Columnas
Una de las características que nos definen como gobernados, espectadores y lectores, es la fascinación por la información cuantitativa. La estadística, las escalas de razón, las gráficas de pie o cualquier cosa que nos permita poner al lado de un juicio de valor, un número, nos deja tranquilos respecto de nuestro espíritu crítico y racionalidad para formarnos opiniones. Es, obviamente, un espejismo, una mezcla de pereza y autoengaño, porque los números, por sí solos, nunca hablan, no dicen nada acerca de nada; lo que les da sentido es la interpretación, y esa, por definición, no puede ser también cuantitativa (es decir, no se puede interpretar una cifra, simplemente, con otra).
Hace más de 50 años, Darrel Huff publicó un libro muy interesante, sobre cómo mentir con estadísticas. Para efectos de nuestro texto, baste decir que la primera lección que aprendió al hacer el estudio fue que los encuestados mienten, sobre todo cuando creen que la pregunta involucra un juicio sobre sí mismos, sobre su sofisticación, respetabilidad social o algo semejante. En pocas palabras, a nadie le gusta admitir, así sea de forma anónima, que no lee nada, que le interesa más las telenovelas que las elecciones o que le gustaría, más que tener un buen carro, que el vecino tuviera uno peor. Porque es vergonzoso.
El INEGI acaba de sacar un estudio interesante, el Módulo Básico de Bienestar Autorreportado (BIARE Básico). Este ofrece información sobre la situación del bienestar subjetivo en México, a partir de indicadores de bienestar autorreportado de la población adulta que reside en el ámbito urbano. El indicador de balance anímico general de la población se construye con base en los estados de ánimo que las personas experimentaron el día anterior a la entrevista. Este balance se expresa en valores positivos y negativos, en un rango de -10 a 10.
Entre los hallazgos interesantes, destaca que la población adulta se identificó más con: soy una persona afortunada, soy libre para decidir mi propia vida y lo que hago en mi vida vale la pena, cuyo promedio fue 9.1; 7 % de la población adulta se considera insatisfecha o poco satisfecha con la vida; 44.9 % de la población adulta se encuentra moderadamente satisfecha; el 48 % de población adulta está satisfecha con la vida. En cuanto a la satisfacción de dominios en específico (relaciones personales, vivienda, actividad u ocupación, logros en la vida, satisfacción con las perspectivas a futuro, el estado de salud y tiempo libre), se desprende que los hombres reportaron mayores promedios positivos que las mujeres, excepto en la satisfacción con los logros en la vida.

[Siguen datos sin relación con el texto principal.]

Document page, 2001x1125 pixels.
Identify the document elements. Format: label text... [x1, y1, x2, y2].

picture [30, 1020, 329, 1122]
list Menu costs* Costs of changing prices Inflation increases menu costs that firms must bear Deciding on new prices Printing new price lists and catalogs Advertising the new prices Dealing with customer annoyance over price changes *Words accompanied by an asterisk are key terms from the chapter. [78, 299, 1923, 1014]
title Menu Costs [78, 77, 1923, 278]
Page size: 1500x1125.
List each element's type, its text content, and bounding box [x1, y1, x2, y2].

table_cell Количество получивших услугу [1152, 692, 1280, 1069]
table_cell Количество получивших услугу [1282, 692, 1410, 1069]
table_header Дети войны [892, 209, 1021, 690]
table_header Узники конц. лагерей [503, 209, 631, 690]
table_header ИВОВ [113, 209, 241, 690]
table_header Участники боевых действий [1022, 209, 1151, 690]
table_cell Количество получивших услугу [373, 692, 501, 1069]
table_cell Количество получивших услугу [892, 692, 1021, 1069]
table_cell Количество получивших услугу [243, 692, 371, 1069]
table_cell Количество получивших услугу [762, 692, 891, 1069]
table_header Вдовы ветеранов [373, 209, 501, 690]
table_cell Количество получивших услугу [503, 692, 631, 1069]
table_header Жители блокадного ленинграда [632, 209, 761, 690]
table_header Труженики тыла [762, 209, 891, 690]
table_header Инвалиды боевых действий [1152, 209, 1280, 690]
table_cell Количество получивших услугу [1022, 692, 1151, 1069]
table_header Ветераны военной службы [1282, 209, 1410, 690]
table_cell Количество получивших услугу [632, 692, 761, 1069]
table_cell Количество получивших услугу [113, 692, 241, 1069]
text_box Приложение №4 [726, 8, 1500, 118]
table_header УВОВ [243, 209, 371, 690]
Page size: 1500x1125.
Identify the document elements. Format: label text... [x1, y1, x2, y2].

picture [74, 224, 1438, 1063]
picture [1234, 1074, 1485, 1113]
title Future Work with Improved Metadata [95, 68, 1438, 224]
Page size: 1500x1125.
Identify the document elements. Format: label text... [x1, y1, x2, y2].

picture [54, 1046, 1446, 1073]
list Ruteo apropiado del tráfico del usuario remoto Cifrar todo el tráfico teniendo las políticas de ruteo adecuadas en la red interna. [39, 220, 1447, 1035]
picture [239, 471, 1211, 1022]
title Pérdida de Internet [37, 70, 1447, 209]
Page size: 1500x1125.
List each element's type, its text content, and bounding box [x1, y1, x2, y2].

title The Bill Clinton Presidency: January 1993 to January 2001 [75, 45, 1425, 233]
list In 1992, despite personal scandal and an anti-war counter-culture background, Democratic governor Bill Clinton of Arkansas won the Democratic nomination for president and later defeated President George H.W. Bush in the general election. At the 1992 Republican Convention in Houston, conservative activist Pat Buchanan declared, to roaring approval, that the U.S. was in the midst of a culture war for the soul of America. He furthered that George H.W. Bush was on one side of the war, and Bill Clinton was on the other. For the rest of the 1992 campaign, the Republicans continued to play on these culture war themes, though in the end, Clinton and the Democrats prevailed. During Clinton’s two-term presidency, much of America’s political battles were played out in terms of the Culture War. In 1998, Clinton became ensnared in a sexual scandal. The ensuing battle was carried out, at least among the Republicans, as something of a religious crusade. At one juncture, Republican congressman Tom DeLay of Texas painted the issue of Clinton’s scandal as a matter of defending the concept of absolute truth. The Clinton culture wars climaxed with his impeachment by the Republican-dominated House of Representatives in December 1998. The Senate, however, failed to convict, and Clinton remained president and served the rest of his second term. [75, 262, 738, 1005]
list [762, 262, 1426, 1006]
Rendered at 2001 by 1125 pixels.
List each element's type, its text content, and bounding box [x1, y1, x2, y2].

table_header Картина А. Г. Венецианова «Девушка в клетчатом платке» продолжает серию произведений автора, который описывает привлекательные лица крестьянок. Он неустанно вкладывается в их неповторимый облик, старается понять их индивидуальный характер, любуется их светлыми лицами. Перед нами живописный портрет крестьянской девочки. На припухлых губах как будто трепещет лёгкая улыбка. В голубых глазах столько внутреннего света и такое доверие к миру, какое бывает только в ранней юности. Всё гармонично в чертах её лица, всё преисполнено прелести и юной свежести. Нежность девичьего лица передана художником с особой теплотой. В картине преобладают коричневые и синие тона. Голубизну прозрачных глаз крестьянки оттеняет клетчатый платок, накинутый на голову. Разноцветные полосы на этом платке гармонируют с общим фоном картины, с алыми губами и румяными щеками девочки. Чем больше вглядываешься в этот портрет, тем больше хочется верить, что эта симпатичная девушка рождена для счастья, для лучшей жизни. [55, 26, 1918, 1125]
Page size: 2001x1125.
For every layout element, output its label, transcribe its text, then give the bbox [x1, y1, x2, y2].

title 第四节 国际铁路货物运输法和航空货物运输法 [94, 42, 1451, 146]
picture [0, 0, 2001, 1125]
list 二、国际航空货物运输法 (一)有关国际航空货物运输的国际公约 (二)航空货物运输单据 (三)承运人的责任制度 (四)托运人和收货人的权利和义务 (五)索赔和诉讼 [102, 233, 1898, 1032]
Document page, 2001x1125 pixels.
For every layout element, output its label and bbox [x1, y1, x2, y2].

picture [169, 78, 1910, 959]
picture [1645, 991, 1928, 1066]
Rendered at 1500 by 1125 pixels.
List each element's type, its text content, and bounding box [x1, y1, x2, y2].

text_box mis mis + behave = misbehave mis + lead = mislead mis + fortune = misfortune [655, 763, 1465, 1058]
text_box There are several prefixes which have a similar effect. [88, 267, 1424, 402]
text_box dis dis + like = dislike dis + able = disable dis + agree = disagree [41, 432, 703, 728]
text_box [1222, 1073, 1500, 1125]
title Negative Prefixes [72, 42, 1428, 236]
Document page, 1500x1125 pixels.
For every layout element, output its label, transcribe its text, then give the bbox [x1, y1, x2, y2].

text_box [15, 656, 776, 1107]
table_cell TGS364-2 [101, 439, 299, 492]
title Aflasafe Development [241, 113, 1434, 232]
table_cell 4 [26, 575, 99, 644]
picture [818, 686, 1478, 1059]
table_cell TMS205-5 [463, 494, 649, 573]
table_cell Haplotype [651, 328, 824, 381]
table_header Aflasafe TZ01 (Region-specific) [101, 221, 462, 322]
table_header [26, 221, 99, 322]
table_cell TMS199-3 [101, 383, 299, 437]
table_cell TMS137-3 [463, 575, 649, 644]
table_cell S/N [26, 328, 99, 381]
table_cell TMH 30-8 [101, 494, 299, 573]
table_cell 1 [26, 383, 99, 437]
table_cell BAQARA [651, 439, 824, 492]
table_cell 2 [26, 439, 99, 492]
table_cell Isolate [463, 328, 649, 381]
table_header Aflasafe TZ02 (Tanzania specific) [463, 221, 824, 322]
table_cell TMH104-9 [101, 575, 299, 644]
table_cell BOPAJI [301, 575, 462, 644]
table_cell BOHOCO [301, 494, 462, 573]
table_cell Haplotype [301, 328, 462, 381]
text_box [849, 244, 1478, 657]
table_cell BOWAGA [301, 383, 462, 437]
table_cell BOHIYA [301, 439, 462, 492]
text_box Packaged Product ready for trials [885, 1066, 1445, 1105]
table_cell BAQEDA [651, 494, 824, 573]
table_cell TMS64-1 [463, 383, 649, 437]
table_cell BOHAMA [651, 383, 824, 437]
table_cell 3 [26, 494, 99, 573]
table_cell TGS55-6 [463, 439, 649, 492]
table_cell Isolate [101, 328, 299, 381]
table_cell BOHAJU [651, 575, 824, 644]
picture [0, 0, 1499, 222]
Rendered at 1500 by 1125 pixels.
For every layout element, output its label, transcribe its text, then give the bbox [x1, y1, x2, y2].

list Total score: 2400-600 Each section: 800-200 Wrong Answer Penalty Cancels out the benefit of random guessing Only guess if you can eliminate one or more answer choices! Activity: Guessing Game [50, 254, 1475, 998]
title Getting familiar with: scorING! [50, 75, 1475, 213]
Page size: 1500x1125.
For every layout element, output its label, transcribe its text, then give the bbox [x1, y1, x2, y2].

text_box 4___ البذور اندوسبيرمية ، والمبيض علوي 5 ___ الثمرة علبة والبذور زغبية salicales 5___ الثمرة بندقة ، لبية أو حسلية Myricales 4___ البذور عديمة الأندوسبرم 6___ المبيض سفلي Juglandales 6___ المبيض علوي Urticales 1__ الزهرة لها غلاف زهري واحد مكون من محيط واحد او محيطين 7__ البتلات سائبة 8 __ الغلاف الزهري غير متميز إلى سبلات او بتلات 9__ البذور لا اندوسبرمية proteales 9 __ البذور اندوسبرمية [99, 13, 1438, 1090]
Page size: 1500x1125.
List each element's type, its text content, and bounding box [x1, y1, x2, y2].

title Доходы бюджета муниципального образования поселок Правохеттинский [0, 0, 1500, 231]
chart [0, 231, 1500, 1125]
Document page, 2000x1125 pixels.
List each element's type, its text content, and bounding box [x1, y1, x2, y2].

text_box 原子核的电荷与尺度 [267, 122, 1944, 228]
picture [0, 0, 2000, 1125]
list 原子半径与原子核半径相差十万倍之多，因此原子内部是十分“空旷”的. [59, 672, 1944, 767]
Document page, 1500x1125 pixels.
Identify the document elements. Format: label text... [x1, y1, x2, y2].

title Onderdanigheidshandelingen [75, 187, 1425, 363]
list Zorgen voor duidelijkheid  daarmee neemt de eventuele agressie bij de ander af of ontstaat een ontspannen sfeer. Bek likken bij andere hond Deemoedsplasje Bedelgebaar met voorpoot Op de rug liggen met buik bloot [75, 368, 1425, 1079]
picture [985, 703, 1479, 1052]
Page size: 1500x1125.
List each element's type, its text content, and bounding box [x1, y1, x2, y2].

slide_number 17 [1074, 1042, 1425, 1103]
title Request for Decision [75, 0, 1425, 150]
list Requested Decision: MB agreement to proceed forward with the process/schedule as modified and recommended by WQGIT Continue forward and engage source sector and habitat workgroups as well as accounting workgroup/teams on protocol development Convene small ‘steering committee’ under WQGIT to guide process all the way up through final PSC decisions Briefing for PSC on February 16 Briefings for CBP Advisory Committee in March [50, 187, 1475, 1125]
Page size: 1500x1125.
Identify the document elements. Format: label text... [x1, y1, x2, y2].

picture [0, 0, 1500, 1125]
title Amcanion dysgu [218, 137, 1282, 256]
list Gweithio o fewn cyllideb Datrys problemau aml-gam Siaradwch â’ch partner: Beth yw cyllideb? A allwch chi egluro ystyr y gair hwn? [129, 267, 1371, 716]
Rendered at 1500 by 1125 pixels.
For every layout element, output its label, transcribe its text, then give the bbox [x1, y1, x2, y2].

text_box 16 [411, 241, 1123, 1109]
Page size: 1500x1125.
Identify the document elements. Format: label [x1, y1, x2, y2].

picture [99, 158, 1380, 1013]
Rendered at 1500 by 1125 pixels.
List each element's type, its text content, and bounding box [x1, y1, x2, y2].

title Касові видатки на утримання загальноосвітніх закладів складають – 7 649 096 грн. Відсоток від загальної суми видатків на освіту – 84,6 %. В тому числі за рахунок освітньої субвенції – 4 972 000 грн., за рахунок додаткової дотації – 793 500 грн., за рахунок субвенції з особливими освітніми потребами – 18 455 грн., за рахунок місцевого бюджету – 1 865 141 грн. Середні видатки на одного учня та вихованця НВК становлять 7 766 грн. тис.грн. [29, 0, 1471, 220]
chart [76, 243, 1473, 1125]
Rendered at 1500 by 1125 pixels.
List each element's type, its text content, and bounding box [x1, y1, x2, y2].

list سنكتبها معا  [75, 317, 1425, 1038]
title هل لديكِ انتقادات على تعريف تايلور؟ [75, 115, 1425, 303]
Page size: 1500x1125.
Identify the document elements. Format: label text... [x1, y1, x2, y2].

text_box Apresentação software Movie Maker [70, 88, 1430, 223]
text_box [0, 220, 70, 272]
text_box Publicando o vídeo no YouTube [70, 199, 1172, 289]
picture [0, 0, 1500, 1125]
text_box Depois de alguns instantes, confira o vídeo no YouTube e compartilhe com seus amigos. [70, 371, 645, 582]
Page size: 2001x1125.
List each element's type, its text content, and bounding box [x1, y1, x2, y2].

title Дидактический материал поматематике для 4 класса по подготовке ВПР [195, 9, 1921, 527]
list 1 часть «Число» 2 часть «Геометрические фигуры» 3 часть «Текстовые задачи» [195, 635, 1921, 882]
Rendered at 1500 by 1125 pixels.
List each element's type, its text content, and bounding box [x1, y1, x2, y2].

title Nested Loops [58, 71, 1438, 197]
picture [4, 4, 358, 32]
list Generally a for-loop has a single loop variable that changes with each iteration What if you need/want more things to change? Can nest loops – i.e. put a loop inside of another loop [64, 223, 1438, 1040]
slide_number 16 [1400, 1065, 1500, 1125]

Los indicadores subjetivos son útiles, en primer lugar, para contrastarlos con otros datos de percepción, porque eso dice mucho de nuestra cultura política e idiosincrasia. 93% de la población adulta está “satisfecha con la vida”, pero eso contrasta con las percepciones concretas sobre situación económica, inseguridad y otros. De hecho, algunos, como la confianza del consumidor y el consumo en general, se comportarían de manera muy distinta si efectivamente la gente fuera tan feliz como dice.
Lo que este instrumento muestra, entre otras cosas, es la dificultad que tienen los mexicanos para reconocer que son infelices, que viven estresados, o, sobre todo, que no se sienten libres para decidir sobre su propia vida. Sin embargo, lo que vemos en el entorno (en cualquier entorno) son personas estresadas, insatisfechas o simplemente resentidas. Algo no cuadra. Quizás reconocer cualquiera de esas cosas es visto, por los mexicanos, como un signo de debilidad. En eso sí somos muy latinos. O a lo mejor sí somos todos muy felices. Qué se yo.